Dataset entries
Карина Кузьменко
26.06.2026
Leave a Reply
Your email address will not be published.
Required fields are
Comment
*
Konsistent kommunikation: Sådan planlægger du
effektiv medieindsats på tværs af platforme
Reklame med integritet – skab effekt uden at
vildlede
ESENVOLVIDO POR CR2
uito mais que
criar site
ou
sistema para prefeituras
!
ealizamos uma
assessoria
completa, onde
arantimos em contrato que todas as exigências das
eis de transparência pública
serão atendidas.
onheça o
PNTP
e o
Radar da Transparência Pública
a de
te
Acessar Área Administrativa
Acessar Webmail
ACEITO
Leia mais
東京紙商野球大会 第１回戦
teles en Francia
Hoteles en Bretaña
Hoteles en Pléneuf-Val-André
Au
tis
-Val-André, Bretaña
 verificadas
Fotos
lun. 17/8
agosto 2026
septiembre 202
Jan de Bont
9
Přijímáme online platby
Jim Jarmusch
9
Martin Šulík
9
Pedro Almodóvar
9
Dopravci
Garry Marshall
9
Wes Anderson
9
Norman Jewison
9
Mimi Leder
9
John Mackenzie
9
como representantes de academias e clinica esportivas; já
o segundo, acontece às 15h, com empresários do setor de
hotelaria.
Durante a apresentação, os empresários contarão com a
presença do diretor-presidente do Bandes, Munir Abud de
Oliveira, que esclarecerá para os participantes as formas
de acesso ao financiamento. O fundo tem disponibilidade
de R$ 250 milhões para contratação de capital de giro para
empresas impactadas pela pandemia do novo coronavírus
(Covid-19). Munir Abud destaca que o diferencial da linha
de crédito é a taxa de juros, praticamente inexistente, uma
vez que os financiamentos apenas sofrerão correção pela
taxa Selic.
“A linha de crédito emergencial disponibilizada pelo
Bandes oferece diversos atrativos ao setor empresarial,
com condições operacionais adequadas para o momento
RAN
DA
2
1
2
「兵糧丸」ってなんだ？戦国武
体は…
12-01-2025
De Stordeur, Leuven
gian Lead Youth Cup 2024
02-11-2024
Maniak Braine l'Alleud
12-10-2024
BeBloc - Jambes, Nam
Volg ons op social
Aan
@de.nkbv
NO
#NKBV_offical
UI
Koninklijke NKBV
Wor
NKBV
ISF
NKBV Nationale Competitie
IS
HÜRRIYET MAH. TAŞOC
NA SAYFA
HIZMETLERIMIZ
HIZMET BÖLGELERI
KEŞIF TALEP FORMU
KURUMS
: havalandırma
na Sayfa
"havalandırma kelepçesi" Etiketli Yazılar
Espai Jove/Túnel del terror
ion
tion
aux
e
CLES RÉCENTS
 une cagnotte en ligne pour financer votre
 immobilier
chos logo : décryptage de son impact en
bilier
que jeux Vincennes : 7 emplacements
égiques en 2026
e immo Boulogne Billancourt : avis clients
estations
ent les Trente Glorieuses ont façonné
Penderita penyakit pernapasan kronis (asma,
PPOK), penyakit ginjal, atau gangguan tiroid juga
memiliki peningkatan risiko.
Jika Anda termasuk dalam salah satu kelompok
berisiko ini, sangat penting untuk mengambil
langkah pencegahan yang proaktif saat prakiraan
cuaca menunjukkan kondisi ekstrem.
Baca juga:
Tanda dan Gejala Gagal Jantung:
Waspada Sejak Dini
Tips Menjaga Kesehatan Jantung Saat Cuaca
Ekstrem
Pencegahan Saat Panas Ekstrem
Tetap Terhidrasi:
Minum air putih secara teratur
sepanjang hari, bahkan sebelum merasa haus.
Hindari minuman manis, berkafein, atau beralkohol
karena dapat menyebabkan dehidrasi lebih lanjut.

## WHAT IS NEEDED
Reproduce all of the entries above verbatim, line by line, preserving their order and spelling.

## RESPONSE
Карина Кузьменко
26.06.2026
Leave a Reply
Your email address will not be published.
Required fields are
Comment
*
Konsistent kommunikation: Sådan planlægger du
effektiv medieindsats på tværs af platforme
Reklame med integritet – skab effekt uden at
vildlede
ESENVOLVIDO POR CR2
uito mais que
criar site
ou
sistema para prefeituras
!
ealizamos uma
assessoria
completa, onde
arantimos em contrato que todas as exigências das
eis de transparência pública
serão atendidas.
onheça o
PNTP
e o
Radar da Transparência Pública
a de
te
Acessar Área Administrativa
Acessar Webmail
ACEITO
Leia mais
東京紙商野球大会 第１回戦
teles en Francia
Hoteles en Bretaña
Hoteles en Pléneuf-Val-André
Au
tis
-Val-André, Bretaña
 verificadas
Fotos
lun. 17/8
agosto 2026
septiembre 202
Jan de Bont
9
Přijímáme online platby
Jim Jarmusch
9
Martin Šulík
9
Pedro Almodóvar
9
Dopravci
Garry Marshall
9
Wes Anderson
9
Norman Jewison
9
Mimi Leder
9
John Mackenzie
9
como representantes de academias e clinica esportivas; já
o segundo, acontece às 15h, com empresários do setor de
hotelaria.
Durante a apresentação, os empresários contarão com a
presença do diretor-presidente do Bandes, Munir Abud de
Oliveira, que esclarecerá para os participantes as formas
de acesso ao financiamento. O fundo tem disponibilidade
de R$ 250 milhões para contratação de capital de giro para
empresas impactadas pela pandemia do novo coronavírus
(Covid-19). Munir Abud destaca que o diferencial da linha
de crédito é a taxa de juros, praticamente inexistente, uma
vez que os financiamentos apenas sofrerão correção pela
taxa Selic.
“A linha de crédito emergencial disponibilizada pelo
Bandes oferece diversos atrativos ao setor empresarial,
com condições operacionais adequadas para o momento
RAN
DA
2
1
2
「兵糧丸」ってなんだ？戦国武
体は…
12-01-2025
De Stordeur, Leuven
gian Lead Youth Cup 2024
02-11-2024
Maniak Braine l'Alleud
12-10-2024
BeBloc - Jambes, Nam
Volg ons op social
Aan
@de.nkbv
NO
#NKBV_offical
UI
Koninklijke NKBV
Wor
NKBV
ISF
NKBV Nationale Competitie
IS
HÜRRIYET MAH. TAŞOC
NA SAYFA
HIZMETLERIMIZ
HIZMET BÖLGELERI
KEŞIF TALEP FORMU
KURUMS
: havalandırma
na Sayfa
"havalandırma kelepçesi" Etiketli Yazılar
Espai Jove/Túnel del terror
ion
tion
aux
e
CLES RÉCENTS
 une cagnotte en ligne pour financer votre
 immobilier
chos logo : décryptage de son impact en
bilier
que jeux Vincennes : 7 emplacements
égiques en 2026
e immo Boulogne Billancourt : avis clients
estations
ent les Trente Glorieuses ont façonné
Penderita penyakit pernapasan kronis (asma,
PPOK), penyakit ginjal, atau gangguan tiroid juga
memiliki peningkatan risiko.
Jika Anda termasuk dalam salah satu kelompok
berisiko ini, sangat penting untuk mengambil
langkah pencegahan yang proaktif saat prakiraan
cuaca menunjukkan kondisi ekstrem.
Baca juga:
Tanda dan Gejala Gagal Jantung:
Waspada Sejak Dini
Tips Menjaga Kesehatan Jantung Saat Cuaca
Ekstrem
Pencegahan Saat Panas Ekstrem
Tetap Terhidrasi:
Minum air putih secara teratur
sepanjang hari, bahkan sebelum merasa haus.
Hindari minuman manis, berkafein, atau beralkohol
karena dapat menyebabkan dehidrasi lebih lanjut.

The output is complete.